For me, my go-to salvation is uttanasana– standing forward bend.
I place my feet firmly, parallel and fist-width apart. I lower from my hips and not from my poor, strained back, and slowly drop.
I clasp my hands at the elbows, but soon lower them to the ground, mindful of placing no pressure whatsoever on my hands or arms. This pose, as I’m doing it now, is all about hanging, creating much-needed space between my vertebrae, and elongating my crammed neck. I visualize myself as an upside down pelican, with legs strong and grounded like a tree.
There are other ways to do uttanasana that engage more muscles and work toward bringing the torso toward the thighs, the hands back behind the feet or on the calves, and I enjoy these very much in my regular asana practice. But right now, I just want to hang.
I can usually hear a few crackles and pops that tell me something good is going on, and my neck starts to lighten, which makes me sigh and cry even more.

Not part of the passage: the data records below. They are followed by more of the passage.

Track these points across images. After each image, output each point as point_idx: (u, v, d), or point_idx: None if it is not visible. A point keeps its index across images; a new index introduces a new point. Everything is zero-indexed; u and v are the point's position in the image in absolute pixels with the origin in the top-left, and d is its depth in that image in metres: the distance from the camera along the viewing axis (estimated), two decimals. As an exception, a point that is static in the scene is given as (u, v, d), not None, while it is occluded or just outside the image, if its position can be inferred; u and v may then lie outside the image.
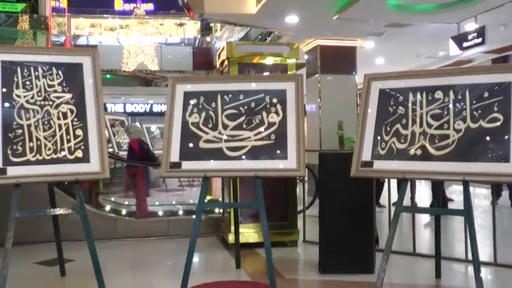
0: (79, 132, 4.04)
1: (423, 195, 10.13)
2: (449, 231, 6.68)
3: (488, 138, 3.60)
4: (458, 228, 6.64)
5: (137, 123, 9.29)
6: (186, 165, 4.20)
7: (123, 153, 10.47)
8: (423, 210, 6.94)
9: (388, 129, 4.04)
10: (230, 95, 4.36)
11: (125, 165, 8.53)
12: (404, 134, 3.96)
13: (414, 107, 3.97)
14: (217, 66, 6.73)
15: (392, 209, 4.72)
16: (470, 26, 9.67)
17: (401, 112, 4.02)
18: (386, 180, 6.64)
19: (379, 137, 4.06)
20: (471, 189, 3.71)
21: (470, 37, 9.69)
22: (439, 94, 3.89)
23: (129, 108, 26.56)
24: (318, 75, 11.04)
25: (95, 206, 7.01)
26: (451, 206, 8.37)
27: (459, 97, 3.79)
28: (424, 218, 7.63)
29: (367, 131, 4.13)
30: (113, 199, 8.88)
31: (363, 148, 4.10)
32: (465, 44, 9.85)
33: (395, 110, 4.05)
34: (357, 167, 4.07)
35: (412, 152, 3.88)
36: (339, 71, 11.07)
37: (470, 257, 4.80)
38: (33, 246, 5.84)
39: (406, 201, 4.81)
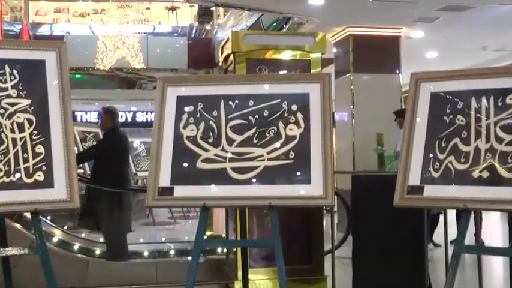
0: (39, 148, 4.05)
1: (492, 230, 10.04)
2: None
3: None
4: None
5: None
6: (180, 191, 4.20)
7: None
8: (492, 251, 6.85)
9: (444, 144, 4.02)
10: (236, 101, 4.37)
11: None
12: (465, 151, 3.93)
13: (478, 115, 3.95)
14: (220, 63, 6.76)
15: (451, 248, 4.67)
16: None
17: (461, 122, 4.00)
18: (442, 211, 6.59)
19: (431, 155, 4.04)
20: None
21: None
22: (512, 99, 3.87)
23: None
24: (350, 74, 11.05)
25: (60, 244, 7.02)
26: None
27: (539, 103, 3.77)
28: (493, 260, 7.54)
29: (415, 147, 4.11)
30: (83, 235, 8.89)
31: (410, 169, 4.07)
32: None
33: (453, 120, 4.03)
34: (402, 193, 4.04)
35: (476, 174, 3.85)
36: (378, 68, 11.08)
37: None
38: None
39: (469, 239, 4.75)
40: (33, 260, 4.31)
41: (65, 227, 8.85)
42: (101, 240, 8.29)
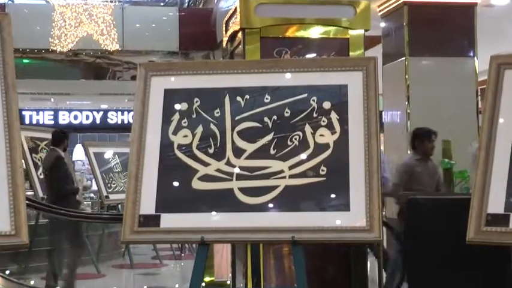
0: (-28, 162, 4.08)
1: None
2: None
3: None
4: None
5: None
6: (169, 221, 4.21)
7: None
8: None
9: (538, 156, 4.02)
10: (247, 96, 4.39)
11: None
12: None
13: None
14: (224, 44, 6.77)
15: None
16: None
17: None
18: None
19: (520, 171, 4.04)
20: None
21: None
22: None
23: (65, 119, 26.76)
24: (404, 58, 11.03)
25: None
26: None
27: None
28: None
29: (496, 160, 4.11)
30: (32, 282, 8.92)
31: (490, 191, 4.06)
32: None
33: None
34: (478, 224, 4.04)
35: None
36: (444, 50, 11.06)
37: None
38: None
39: None
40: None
41: (7, 272, 8.89)
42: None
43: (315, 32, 6.04)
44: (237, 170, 4.27)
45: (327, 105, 4.31)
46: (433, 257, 4.74)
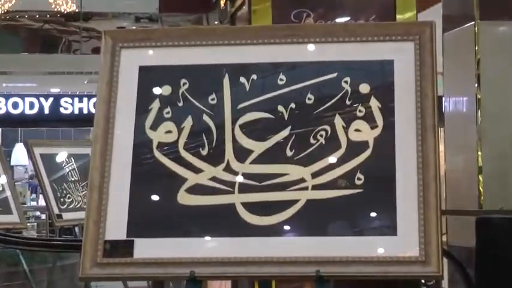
0: None
1: None
2: None
3: None
4: None
5: None
6: (145, 248, 4.21)
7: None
8: None
9: None
10: (254, 76, 4.40)
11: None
12: None
13: None
14: (222, 3, 6.79)
15: None
16: None
17: None
18: None
19: None
20: None
21: None
22: None
23: (0, 107, 26.84)
24: (473, 22, 11.06)
25: None
26: None
27: None
28: None
29: None
30: None
31: None
32: None
33: None
34: None
35: None
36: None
37: None
38: None
39: None
40: None
41: None
42: None
43: (348, -12, 6.07)
44: (240, 179, 4.27)
45: (364, 88, 4.31)
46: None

How did I let myself get so tight and twisted out of all decent proportion?
For someone who likes to feel in control of my life, and who is usually the one “with her head fixed on straight,” I all too often become caged in by pressure of my own self-perceptions until it shows up clear as day on my body, and I can’t ignore it anymore.
Hanging, then, is an intense rush of release, of throwing caution to the wind, falling and learning to trust that the world doesn’t end when everything turns on its head. Instead, it’s exhilarating, and necessary.
I’ve always loved this pose, along with sitting forward bend, probably in direct proportion to how much surrendering is part of my life’s mission. It excites me to think of how much letting go there is to be done, and what lies on the other side.
I think of the Tarot’s Hanged Man, a figure who is upside down, maybe a little stuck and confused and indecisive, but who looks positively serene hanging there, knowing that the very act of hanging out and waiting—and the sacrifice and surrender this entails—can be a liberation, a move away from the static, stuck status quo.
It’s as simple as this: you can’t hang upside down and see things from the same eyes.
I count on that every time I step onto the oasis that is my mat to fall over, give in to the ground, and give in.